What needs to be done
With pictures removed, the data below should be returned exactly.

Dataset section Block Start

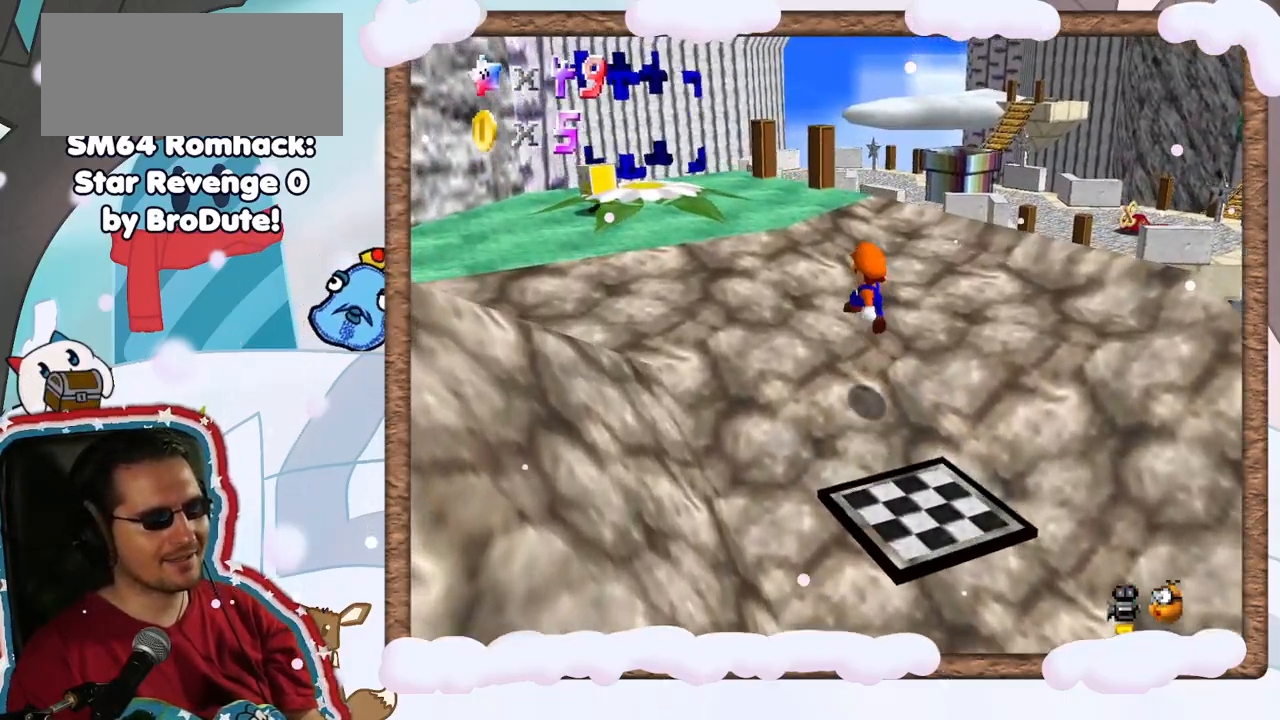
{"buttons": [], "left_stick": "up-left", "events": [[83, "A", "up"]]}
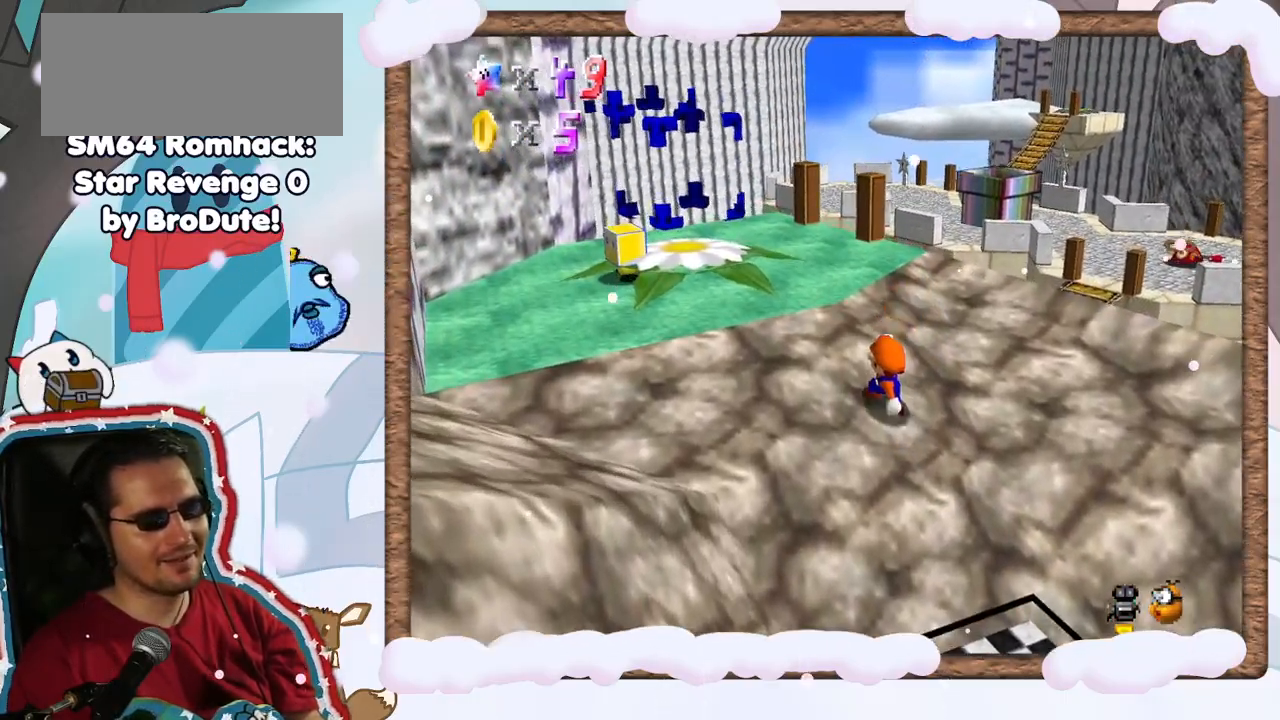
{"buttons": [], "left_stick": "down-right", "events": [[83, "A", "down"], [167, "B", "down"], [250, "A", "up"], [350, "B", "up"], [417, "left_stick", "center"], [467, "left_stick", "down-right"]]}
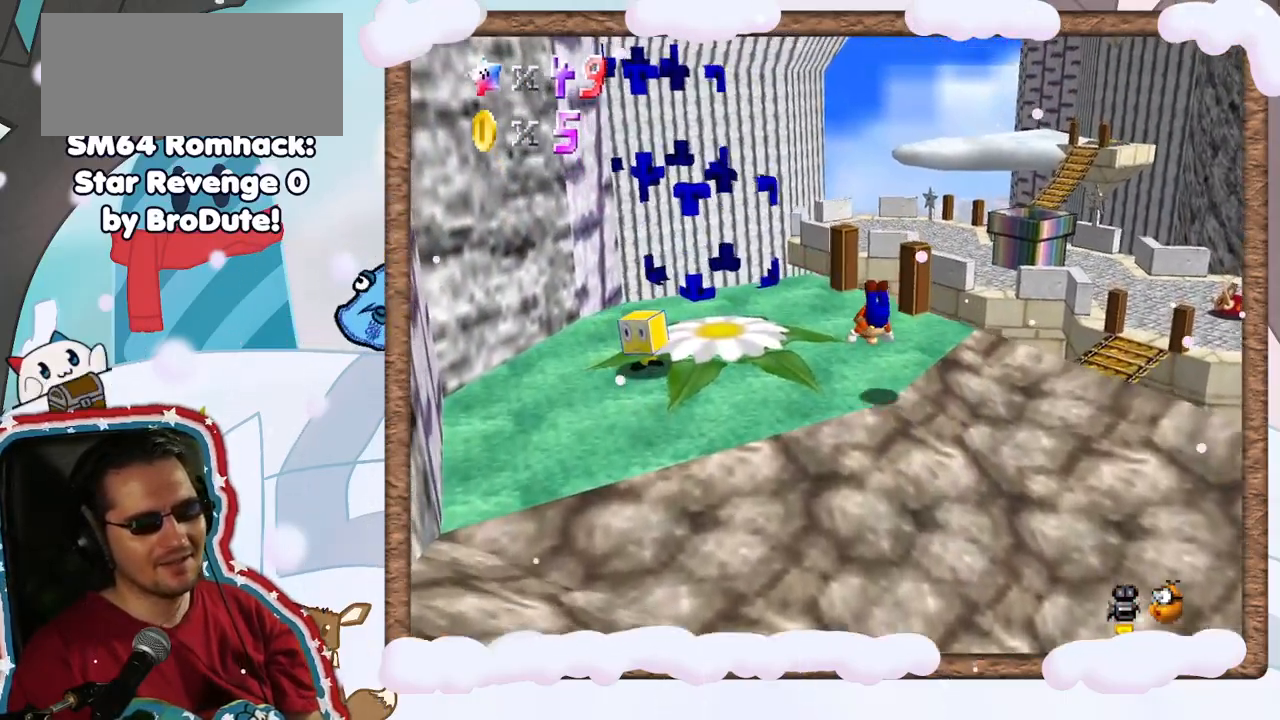
{"buttons": ["C_LEFT"], "left_stick": "center", "events": [[50, "left_stick", "down"], [150, "left_stick", "down-left"], [317, "A", "down"], [367, "left_stick", "center"], [467, "A", "up"], [500, "C_LEFT", "down"]]}
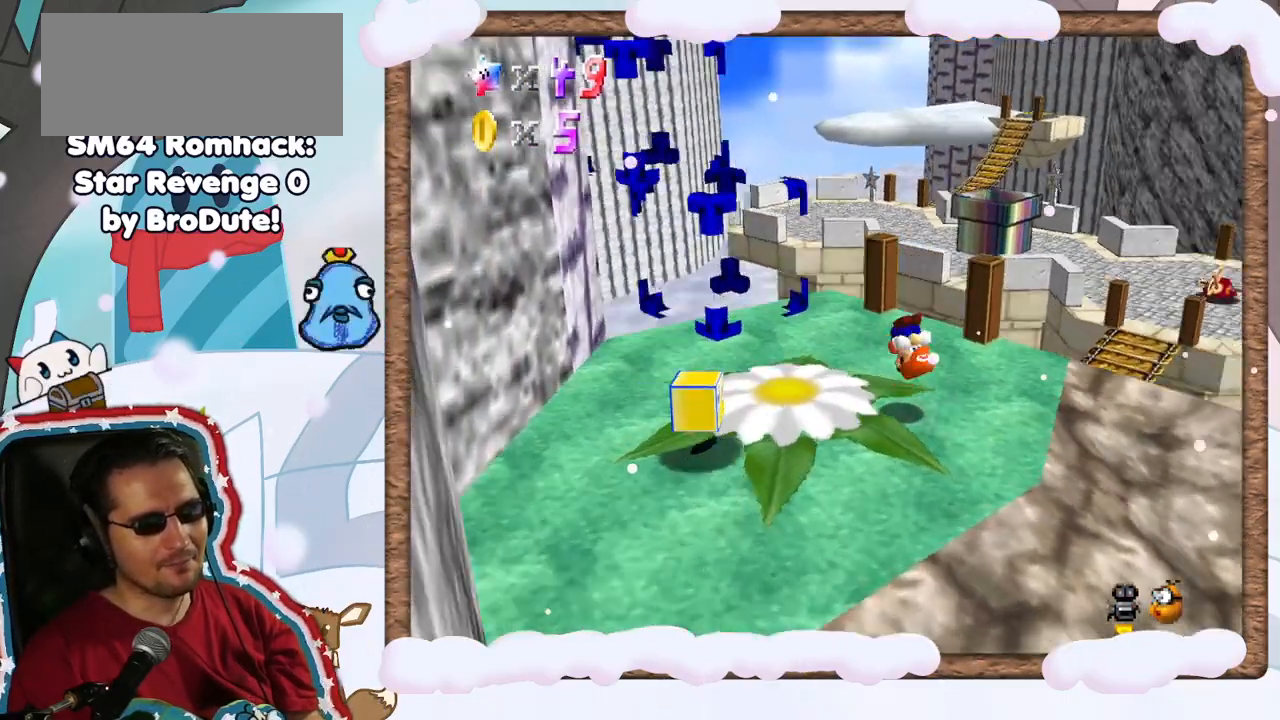
{"buttons": [], "left_stick": "up", "events": [[133, "C_LEFT", "up"], [167, "left_stick", "up"], [217, "left_stick", "up-left"], [433, "left_stick", "up"]]}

Dataset section Block End

Written response
{"buttons": [], "left_stick": "up-left", "events": [[83, "A", "up"]]}
{"buttons": [], "left_stick": "down-right", "events": [[83, "A", "down"], [167, "B", "down"], [250, "A", "up"], [350, "B", "up"], [417, "left_stick", "center"], [467, "left_stick", "down-right"]]}
{"buttons": ["C_LEFT"], "left_stick": "center", "events": [[50, "left_stick", "down"], [150, "left_stick", "down-left"], [317, "A", "down"], [367, "left_stick", "center"], [467, "A", "up"], [500, "C_LEFT", "down"]]}
{"buttons": [], "left_stick": "up", "events": [[133, "C_LEFT", "up"], [167, "left_stick", "up"], [217, "left_stick", "up-left"], [433, "left_stick", "up"]]}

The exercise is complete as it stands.